*TASK DIRECTIONS*.
Gather every line of the entries that includes the word "verificando".

(DATA Opens)

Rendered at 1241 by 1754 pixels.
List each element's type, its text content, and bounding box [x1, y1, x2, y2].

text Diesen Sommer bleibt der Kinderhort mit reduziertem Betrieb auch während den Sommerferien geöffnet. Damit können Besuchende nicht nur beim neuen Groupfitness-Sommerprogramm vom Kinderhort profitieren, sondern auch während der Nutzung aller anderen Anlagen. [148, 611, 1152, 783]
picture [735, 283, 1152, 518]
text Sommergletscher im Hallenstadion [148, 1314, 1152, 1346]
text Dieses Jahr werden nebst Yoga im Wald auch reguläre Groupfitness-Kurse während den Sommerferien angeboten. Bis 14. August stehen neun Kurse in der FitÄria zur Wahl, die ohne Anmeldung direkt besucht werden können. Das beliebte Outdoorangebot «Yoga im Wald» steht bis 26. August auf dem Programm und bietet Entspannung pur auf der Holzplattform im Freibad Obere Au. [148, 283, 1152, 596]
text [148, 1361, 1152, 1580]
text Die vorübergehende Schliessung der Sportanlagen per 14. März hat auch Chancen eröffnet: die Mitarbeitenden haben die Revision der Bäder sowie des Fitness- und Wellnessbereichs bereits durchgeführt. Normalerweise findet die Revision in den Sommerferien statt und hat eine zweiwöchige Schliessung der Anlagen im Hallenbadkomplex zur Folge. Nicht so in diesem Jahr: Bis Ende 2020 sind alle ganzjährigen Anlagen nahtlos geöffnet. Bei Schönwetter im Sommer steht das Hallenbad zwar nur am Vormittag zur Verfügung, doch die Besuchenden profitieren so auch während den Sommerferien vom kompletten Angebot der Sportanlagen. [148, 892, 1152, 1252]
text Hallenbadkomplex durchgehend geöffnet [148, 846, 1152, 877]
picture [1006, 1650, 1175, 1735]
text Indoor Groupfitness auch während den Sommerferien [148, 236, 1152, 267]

(DATA Closes)
(DATA Opens)

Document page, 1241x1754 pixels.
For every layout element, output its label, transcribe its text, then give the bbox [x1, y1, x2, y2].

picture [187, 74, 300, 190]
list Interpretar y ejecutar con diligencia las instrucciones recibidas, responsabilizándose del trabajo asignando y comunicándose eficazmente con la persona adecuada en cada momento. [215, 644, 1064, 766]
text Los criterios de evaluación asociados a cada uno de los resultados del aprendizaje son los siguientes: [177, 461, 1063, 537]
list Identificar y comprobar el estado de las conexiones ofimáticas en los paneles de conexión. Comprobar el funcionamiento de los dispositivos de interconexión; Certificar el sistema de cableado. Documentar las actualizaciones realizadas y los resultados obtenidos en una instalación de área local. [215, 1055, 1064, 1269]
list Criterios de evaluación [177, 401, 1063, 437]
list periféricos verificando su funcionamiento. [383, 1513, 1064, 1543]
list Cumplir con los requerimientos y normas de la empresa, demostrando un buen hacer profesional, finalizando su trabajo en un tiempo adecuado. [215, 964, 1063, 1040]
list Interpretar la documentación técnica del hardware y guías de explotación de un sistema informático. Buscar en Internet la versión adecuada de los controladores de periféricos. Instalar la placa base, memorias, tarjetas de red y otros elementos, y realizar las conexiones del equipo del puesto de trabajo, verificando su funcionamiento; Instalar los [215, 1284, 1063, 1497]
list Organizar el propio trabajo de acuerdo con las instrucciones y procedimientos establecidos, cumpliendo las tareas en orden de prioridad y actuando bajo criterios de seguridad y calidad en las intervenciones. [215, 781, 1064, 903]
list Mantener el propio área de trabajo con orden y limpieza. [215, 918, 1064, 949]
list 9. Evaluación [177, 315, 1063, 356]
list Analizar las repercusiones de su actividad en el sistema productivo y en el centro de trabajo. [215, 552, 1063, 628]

(DATA Closes)
(DATA Opens)

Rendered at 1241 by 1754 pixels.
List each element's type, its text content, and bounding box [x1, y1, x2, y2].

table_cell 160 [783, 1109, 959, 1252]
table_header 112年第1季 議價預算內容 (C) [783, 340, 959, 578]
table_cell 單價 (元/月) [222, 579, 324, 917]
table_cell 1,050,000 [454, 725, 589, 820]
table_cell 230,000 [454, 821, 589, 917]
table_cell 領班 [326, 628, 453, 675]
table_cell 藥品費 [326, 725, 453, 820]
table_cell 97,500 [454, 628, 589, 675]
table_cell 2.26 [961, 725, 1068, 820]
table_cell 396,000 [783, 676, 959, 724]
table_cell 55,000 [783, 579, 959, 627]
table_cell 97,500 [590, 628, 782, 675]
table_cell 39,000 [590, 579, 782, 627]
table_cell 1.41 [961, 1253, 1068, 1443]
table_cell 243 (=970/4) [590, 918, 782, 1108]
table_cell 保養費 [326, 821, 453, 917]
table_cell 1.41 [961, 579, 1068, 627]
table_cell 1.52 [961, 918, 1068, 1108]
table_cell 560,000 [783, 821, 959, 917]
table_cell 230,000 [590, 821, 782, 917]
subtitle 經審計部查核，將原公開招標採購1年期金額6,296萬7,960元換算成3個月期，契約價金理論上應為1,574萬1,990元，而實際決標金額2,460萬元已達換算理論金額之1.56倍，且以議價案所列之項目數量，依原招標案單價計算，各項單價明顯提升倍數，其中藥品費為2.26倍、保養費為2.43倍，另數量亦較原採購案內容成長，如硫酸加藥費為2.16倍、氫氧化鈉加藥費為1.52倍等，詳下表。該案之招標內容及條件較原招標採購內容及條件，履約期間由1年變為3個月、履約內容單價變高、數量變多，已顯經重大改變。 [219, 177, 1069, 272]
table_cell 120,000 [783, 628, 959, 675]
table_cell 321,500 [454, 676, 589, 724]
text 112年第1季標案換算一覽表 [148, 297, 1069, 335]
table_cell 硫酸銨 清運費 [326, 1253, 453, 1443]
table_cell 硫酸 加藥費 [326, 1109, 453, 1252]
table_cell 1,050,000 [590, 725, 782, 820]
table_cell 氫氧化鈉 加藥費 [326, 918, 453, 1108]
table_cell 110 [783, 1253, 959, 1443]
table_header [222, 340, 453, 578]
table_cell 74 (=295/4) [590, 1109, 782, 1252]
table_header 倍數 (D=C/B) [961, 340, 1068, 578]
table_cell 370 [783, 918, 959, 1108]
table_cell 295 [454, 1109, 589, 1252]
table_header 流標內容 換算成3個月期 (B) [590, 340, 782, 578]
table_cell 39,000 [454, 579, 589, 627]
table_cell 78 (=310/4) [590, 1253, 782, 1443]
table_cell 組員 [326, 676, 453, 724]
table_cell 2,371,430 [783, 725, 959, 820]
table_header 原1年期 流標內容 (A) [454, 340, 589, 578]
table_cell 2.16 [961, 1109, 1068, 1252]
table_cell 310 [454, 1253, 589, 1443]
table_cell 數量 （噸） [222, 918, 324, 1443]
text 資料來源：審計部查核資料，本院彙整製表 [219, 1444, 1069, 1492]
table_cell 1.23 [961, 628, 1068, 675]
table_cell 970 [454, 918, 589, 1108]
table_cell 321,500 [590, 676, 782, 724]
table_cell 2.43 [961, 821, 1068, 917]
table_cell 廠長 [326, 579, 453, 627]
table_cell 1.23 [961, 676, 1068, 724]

(DATA Closes)

*ANSWER BOX*.
list periféricos verificando su funcionamiento. [383, 1513, 1064, 1543]
list Interpretar la documentación técnica del hardware y guías de explotación de un sistema informático. Buscar en Internet la versión adecuada de los controladores de periféricos. Instalar la placa base, memorias, tarjetas de red y otros elementos, y realizar las conexiones del equipo del puesto de trabajo, verificando su funcionamiento; Instalar los [215, 1284, 1063, 1497]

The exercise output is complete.